We study the trajectory of iterations and the convergence rates of the Expectation-Maximization (EM) algorithm for two-component Mixed Linear Regression (2MLR). The fundamental goal of MLR is to learn the regression models from unlabeled observations. The EM algorithm finds extensive applications in solving the mixture of linear regressions. Recent results have established the super-linear convergence of EM for 2MLR in the noiseless and high SNR settings under some assumptions and its global convergence rate with random initialization has been affirmed. However, the exponent of convergence has not been theoretically estimated and the geometric properties of the trajectory of EM iterations are not well-understood. In this paper, first, using Bessel functions we provide explicit closed-form expressions for the EM updates under all SNR regimes. Then, in the noiseless setting, we completely characterize the behavior of EM iterations by deriving a recurrence relation at the population level and notably show that all the iterations lie on a certain cycloid. Based on this new trajectory-based analysis, we exhibit the theoretical estimate for the exponent of super-linear convergence and further improve the statistical error bound at the finite-sample level. Our analysis provides a new framework for studying the behavior of EM for Mixed Linear Regression.

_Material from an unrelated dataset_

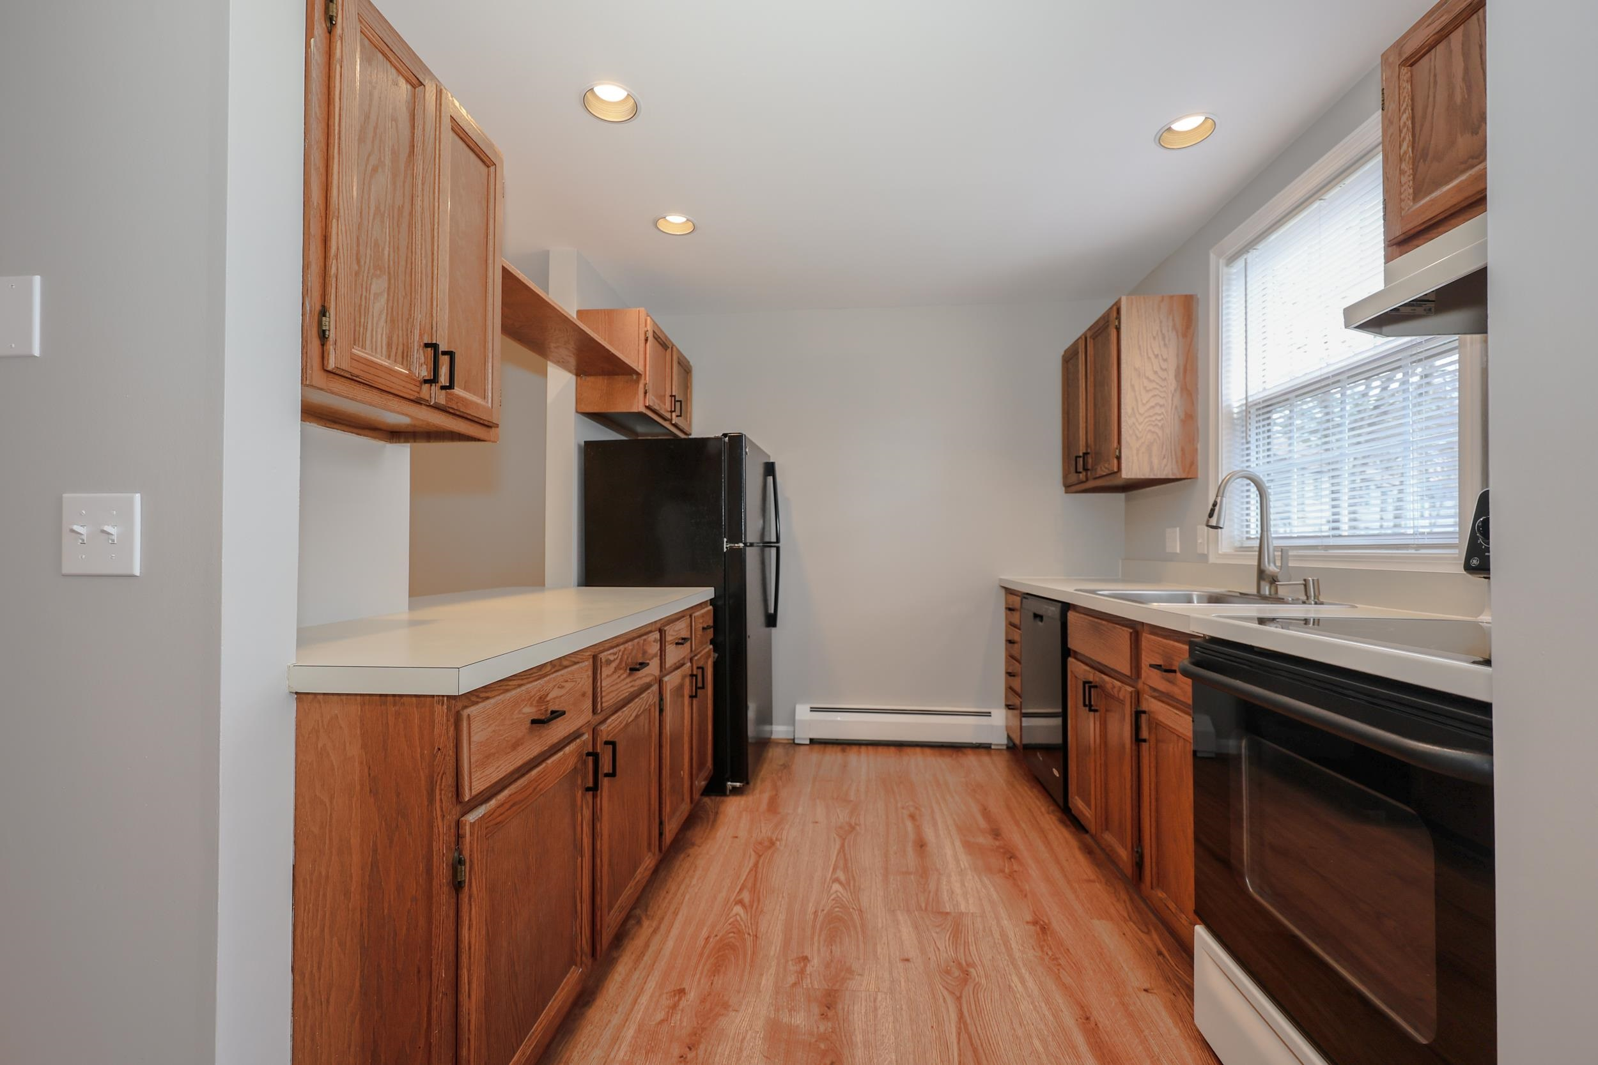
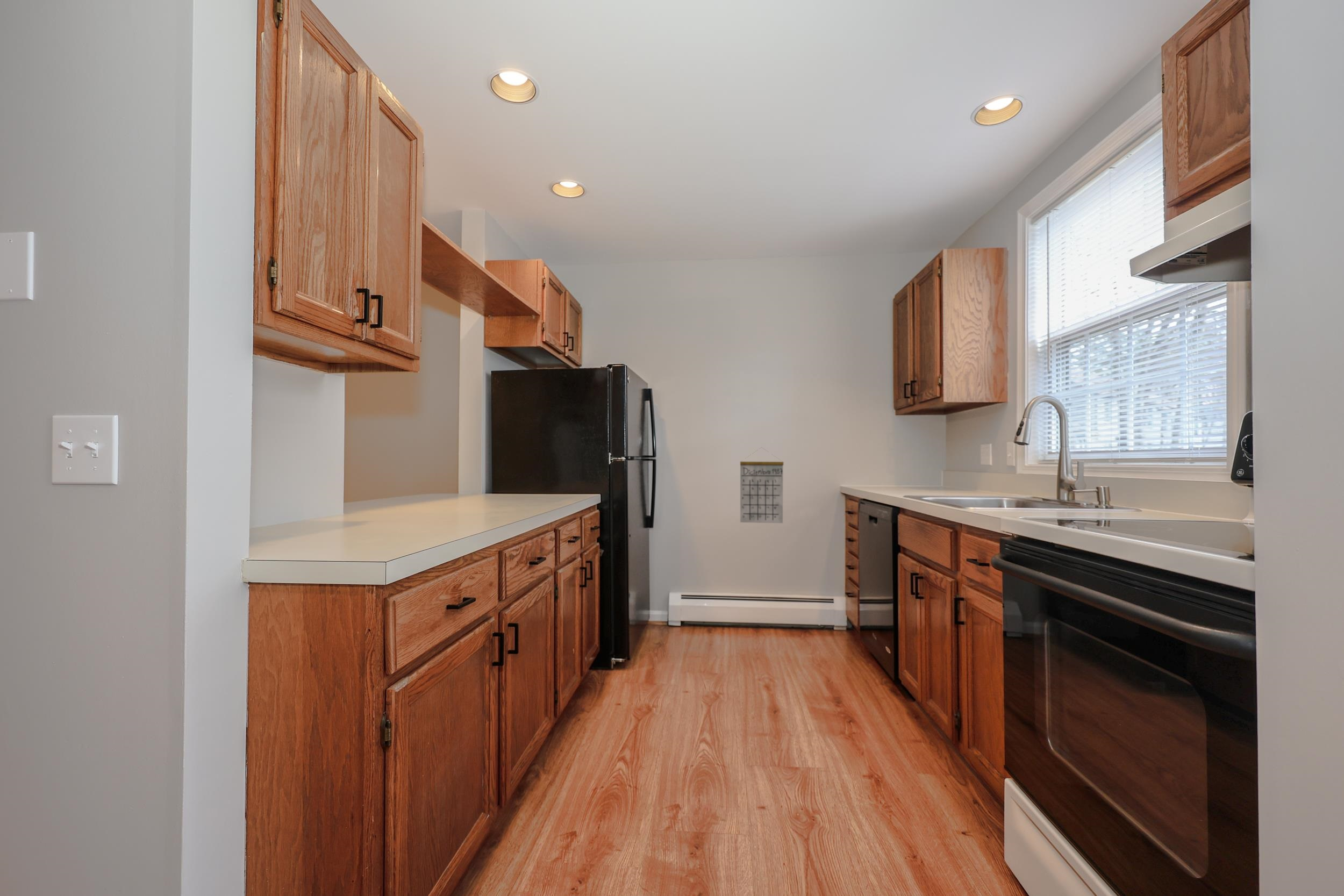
+ calendar [740,447,784,524]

翻译：本研究针对双分量混合线性回归（2MLR）问题，探究期望最大化（EM）算法的迭代轨迹与收敛速率。混合线性回归的核心目标是从未标注的观测数据中学习回归模型，而EM算法在线性回归混合模型的求解中具有广泛应用。近期研究已证实，在无噪声及高信噪比（SNR）条件下，基于特定假设的2MLR问题中EM算法具有超线性收敛特性，且随机初始化的全局收敛速率已获验证。然而，收敛指数的理论估计尚未完善，且EM迭代轨迹的几何特性仍未得到充分理解。本文首先利用贝塞尔函数，推导出全SNR区间内EM更新步骤的显式闭型表达式。随后在无噪声设定下，通过建立总体层面的递推关系完整刻画了EM迭代的行为特性，并显著揭示所有迭代点均位于特定摆线上。基于这一全新的轨迹分析方法，我们给出了超线性收敛指数的理论估计，并进一步提升了有限样本层面的统计误差界。本分析为研究混合线性回归中EM算法的行为特性提供了新的理论框架。